High‐Temperature Flexural Strength and Thermal Stability of Near Zero Expanding doped Aluminum Titanate Ceramics for Diesel Particulate Filters Applications

A substantial increase in sinterability, high‐temperature flexural strength, thermal stability in combination with an average thermal expansion of 0.42 × 10^?6/^°C (30–1000°C) is achieved through magnesium silicate (Mg₃Si₄O₁₀(OH)₂) doping of Aluminum Titanate (Al₂TiO₅) ceramics.
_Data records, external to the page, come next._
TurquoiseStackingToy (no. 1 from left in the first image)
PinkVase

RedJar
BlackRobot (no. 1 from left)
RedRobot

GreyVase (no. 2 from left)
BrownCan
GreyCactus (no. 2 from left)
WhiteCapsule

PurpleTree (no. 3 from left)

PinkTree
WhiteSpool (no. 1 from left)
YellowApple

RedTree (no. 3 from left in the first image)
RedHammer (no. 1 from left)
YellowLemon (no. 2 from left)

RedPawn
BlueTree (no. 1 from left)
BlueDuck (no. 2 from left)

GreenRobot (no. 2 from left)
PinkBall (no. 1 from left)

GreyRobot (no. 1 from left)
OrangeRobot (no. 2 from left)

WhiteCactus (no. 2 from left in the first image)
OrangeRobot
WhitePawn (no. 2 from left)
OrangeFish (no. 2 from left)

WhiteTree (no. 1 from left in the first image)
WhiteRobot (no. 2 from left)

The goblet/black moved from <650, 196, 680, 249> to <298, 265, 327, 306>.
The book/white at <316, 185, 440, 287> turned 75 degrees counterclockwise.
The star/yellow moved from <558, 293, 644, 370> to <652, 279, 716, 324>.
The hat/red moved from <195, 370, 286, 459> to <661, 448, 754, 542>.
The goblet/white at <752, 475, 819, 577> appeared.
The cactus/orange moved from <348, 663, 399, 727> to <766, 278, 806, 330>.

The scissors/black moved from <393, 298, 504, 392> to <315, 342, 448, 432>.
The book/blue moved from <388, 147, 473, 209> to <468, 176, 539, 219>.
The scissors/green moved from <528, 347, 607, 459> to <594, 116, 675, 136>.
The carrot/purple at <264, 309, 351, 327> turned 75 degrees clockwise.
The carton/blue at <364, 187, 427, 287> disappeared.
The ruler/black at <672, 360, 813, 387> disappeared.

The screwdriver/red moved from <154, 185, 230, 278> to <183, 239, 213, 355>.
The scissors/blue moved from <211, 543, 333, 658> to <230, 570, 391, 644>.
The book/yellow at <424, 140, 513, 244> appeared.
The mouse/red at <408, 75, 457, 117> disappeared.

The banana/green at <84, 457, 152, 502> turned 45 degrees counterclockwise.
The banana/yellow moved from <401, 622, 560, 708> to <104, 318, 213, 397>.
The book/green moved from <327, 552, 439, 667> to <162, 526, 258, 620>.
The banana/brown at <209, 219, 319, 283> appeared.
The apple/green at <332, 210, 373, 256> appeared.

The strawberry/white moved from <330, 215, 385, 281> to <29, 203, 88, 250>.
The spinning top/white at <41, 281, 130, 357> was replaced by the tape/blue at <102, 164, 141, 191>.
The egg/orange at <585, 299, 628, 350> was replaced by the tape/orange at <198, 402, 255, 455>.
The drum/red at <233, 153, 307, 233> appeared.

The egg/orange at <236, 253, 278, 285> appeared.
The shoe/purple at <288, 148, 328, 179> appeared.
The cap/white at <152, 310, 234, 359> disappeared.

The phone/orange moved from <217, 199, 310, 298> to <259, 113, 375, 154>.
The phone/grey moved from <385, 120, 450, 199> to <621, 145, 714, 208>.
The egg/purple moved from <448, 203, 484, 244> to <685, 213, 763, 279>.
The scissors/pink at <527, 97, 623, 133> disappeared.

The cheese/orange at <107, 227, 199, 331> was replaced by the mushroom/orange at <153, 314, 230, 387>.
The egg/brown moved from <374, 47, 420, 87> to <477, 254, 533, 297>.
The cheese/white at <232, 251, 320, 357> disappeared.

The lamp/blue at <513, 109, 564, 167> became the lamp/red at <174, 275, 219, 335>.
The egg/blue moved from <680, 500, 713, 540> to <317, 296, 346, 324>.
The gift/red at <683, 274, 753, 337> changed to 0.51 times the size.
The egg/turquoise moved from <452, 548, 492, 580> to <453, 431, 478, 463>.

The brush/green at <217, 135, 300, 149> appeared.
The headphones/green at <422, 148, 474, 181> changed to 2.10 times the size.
Doped specimens exhibited the sintered density of 99% of theoretical density at 1550°C and a maximum enhancement of 169.23% (70 MPa) in flexural strength at 1200°C as compared with 26 MPa measured at 30°C. Enhancement of flexural strength at elevated temperature can be attributed to the increasing extent of thermally activated crack blunting with increasing temperature, which is further evident from the dilatometric hysteresis curve recorded for these samples. XRD investigations of undoped (Al₂TiO₅, AT) samples annealed at 1100°C for 5 and 10 h have shown clear evidence of decomposition to precursor oxides by 7% and 21.13%, respectively. However, the samples of magnesium silicate–doped Al₂TiO₅ (TAT) under identical conditions have shown no sign of decomposition, indicating significantly high thermal stability. TAT formulations were also extrusion processed to investigate the suitability of forming cellular honeycomb structures. TAT formulation with superior thermo‐mechanical properties and excellent adaptability for extrusion processing can be explored for the development of next generation diesel particulate filters (DPF).